Federal court | Industrial And Intellectual Property

PATENTS

Second patent did not set out support for alleged clinical superiority

Action by patentee against competitor for relief for patent infringement. Patentee was pharmaceutical company involved in developing medications for treatment of schizophrenia. Earliest medications used for schizophrenia tended to produce extra-pyramidal symptoms (“EPS”) such as restlessness, stiffness, twitching, and facial contortions.

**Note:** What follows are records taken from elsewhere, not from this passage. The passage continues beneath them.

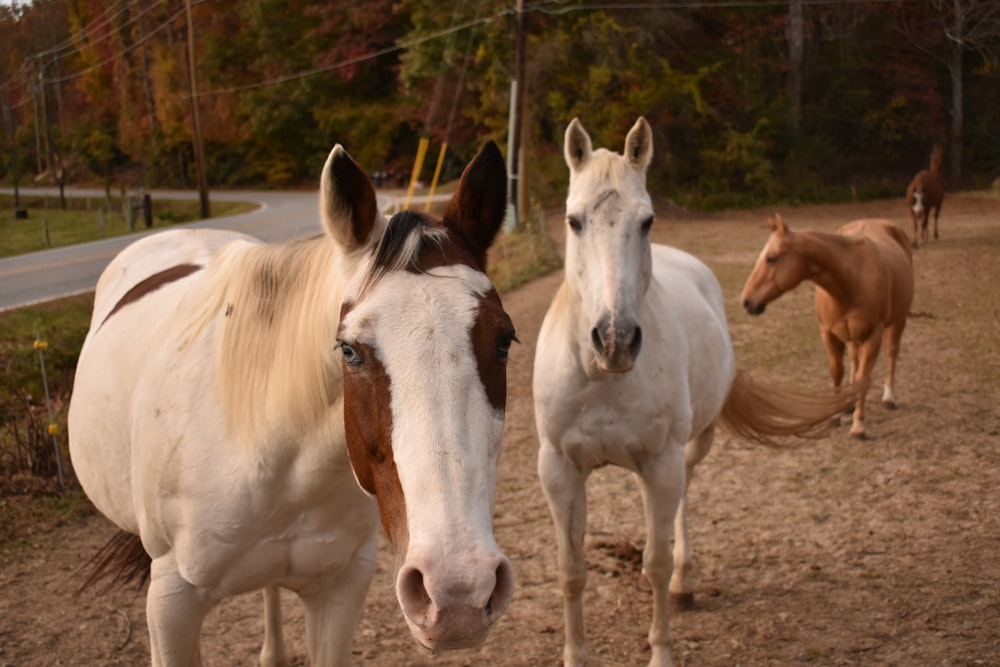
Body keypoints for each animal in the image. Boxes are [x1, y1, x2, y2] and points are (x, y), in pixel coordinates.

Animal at [68, 142, 516, 667]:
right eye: (349, 350)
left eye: (504, 341)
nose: (458, 591)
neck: (271, 459)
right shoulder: (171, 603)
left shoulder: (341, 587)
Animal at [536, 118, 856, 667]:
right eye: (573, 221)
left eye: (647, 221)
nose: (616, 338)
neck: (602, 377)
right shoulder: (559, 469)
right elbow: (571, 571)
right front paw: (576, 655)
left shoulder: (661, 462)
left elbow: (657, 563)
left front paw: (661, 650)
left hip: (690, 447)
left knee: (682, 503)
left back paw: (685, 585)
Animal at [744, 217, 916, 440]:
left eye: (771, 258)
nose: (747, 302)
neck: (851, 281)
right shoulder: (828, 333)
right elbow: (837, 372)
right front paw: (835, 417)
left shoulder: (873, 336)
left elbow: (863, 377)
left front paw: (858, 426)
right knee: (854, 359)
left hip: (897, 321)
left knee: (892, 353)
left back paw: (889, 397)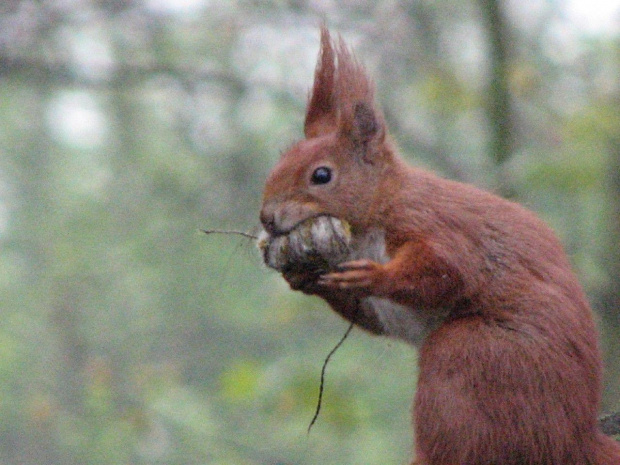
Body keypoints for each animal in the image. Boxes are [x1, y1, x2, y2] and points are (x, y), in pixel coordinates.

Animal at [256, 28, 620, 464]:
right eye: (279, 163)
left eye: (322, 175)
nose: (266, 218)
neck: (376, 214)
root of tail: (574, 438)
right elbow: (373, 317)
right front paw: (303, 278)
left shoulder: (437, 225)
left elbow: (448, 270)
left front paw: (376, 276)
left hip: (475, 357)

Newer drug called clozapine did not induce EPS but sometimes resulted in cessation of production of white blood cells. Patentee sought to produce safer version of clozapine. Patentee synthesized variant of clozapine and obtained patent covering 15 trillion compounds with similar chemical structure. Patentee then sought to produce some of these compounds for medicinal use and eventually found olanzapine to be effective. Patentee was granted second patent that covered only olanzapine. Competitor marketed generic version of olanzapine. Action dismissed. Competitor failed to establish insufficiency of disclosure but did establish lack of utility. Second patent was selection patent and therefore had to promise something more than was promised in first patent. Second patent proclaimed number of advantageous qualities for olanzapine when compared to other compounds covered by first patent and to other known medications used in treatment of schizophrenia. Evidence available at time patent application was filed did not demonstrate olanzapine could meet promise of second patent. Evidence showed that patentee could not even draw prima facie reasonable inference from information available at time of patent application that olanzapine could treat schizophrenia patients significantly better, and with fewer side effects, than other known antipsychotic drugs. One particular concern, in light of chronic nature of schizophrenia, was lack of long-term studies. Second patent had not even set out line of reasoning to support its alleged clinical superiority in treatment of schizophrenia with better side effect profile.

Eli Lilly Canada Inc. v. Novopharm Ltd. (Nov. 10, 2011, F.C., O’Reilly J., File No. T-1048-07) 208 A.C.W.S. (3d) 840 (102 pp.).